### EXERCISE INPUTS

--------

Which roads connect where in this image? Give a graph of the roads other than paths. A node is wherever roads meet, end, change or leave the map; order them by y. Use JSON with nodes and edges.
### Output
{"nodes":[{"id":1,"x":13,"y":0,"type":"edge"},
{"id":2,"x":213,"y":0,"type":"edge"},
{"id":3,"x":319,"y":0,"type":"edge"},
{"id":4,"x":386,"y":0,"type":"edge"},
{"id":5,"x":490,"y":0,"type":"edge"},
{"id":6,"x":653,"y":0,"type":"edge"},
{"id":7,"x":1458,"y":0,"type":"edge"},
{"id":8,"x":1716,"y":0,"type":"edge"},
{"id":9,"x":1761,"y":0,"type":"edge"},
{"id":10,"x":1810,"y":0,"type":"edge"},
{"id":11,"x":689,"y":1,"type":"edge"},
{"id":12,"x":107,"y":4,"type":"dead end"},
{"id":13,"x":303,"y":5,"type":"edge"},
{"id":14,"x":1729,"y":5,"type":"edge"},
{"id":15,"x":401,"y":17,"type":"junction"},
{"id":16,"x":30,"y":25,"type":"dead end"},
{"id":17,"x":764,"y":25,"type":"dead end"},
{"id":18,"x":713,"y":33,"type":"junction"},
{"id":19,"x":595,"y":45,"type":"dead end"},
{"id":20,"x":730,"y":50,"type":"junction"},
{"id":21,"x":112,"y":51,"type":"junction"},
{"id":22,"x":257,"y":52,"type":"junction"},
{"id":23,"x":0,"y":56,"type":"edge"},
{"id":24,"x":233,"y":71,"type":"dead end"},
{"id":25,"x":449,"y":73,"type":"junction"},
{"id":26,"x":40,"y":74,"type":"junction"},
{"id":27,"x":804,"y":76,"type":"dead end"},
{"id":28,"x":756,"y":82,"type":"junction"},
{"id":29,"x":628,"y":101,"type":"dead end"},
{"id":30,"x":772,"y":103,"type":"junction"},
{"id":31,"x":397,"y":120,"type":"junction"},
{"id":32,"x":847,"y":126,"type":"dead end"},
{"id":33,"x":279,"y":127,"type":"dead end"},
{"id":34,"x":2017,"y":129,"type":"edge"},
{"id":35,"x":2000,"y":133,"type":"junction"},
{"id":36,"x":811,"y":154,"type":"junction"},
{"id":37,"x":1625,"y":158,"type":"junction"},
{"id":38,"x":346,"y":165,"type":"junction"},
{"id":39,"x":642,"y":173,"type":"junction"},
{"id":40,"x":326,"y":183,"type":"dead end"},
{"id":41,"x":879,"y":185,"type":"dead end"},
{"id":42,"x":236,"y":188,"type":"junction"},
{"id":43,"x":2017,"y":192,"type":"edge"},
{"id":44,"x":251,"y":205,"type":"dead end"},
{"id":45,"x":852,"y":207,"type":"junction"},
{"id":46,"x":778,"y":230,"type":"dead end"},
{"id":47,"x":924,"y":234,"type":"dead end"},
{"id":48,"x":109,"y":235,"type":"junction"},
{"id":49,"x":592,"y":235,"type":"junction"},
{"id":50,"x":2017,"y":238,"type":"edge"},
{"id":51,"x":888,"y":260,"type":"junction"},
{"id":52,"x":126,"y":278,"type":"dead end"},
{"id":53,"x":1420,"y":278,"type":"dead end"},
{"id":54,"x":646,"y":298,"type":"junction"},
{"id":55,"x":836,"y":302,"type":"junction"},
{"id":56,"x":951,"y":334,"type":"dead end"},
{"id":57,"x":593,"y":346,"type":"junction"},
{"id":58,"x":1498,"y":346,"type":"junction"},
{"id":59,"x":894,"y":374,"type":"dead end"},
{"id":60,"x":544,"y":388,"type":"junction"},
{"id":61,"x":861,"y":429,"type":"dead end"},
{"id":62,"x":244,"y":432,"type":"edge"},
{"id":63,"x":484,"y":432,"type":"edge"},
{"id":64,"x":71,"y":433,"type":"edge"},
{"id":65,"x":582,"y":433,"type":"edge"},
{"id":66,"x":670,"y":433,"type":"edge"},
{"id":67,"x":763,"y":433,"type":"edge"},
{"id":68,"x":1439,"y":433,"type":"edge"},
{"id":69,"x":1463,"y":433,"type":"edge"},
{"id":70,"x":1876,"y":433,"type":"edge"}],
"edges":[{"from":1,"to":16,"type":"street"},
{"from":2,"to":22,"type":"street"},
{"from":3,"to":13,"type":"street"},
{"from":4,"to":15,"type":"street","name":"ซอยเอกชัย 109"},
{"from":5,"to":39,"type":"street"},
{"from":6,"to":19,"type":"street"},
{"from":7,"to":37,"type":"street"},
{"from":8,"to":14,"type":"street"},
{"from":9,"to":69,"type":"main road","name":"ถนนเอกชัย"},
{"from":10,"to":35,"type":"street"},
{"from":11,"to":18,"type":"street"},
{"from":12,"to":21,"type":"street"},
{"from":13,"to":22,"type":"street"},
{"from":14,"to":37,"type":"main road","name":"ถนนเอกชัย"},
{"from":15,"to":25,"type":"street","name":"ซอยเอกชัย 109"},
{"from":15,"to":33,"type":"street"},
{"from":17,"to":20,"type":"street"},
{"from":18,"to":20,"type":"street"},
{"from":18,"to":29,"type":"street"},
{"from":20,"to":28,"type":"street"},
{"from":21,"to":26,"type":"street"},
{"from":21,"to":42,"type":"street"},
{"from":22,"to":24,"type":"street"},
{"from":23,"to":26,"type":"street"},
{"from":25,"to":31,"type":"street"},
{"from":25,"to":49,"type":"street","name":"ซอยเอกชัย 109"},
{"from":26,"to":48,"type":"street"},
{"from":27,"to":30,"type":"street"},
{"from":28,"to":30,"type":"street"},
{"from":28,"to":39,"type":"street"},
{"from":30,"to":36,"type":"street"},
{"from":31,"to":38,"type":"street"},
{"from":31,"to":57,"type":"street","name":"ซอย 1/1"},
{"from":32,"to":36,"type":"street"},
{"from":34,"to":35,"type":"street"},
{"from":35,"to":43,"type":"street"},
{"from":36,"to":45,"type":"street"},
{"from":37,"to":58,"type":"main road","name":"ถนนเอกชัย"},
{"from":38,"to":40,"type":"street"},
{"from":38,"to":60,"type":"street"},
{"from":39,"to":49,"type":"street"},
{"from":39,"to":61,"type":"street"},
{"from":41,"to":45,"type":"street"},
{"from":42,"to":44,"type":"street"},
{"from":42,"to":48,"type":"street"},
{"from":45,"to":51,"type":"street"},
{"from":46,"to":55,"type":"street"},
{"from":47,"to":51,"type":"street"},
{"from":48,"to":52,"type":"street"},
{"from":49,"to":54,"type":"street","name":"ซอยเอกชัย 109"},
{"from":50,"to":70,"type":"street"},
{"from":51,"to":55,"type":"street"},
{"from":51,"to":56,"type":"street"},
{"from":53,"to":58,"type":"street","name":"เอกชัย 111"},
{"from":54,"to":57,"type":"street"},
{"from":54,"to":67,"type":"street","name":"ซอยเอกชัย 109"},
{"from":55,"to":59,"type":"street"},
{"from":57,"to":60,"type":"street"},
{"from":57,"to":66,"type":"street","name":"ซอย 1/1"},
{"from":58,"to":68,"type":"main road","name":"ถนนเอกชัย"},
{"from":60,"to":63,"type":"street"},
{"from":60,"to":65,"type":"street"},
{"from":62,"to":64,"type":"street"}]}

--------

### TASK STATEMENT
When a line of the entries contains the word "name", it counts toward the total; reply with that total alone.

### ANSWER SECTION
12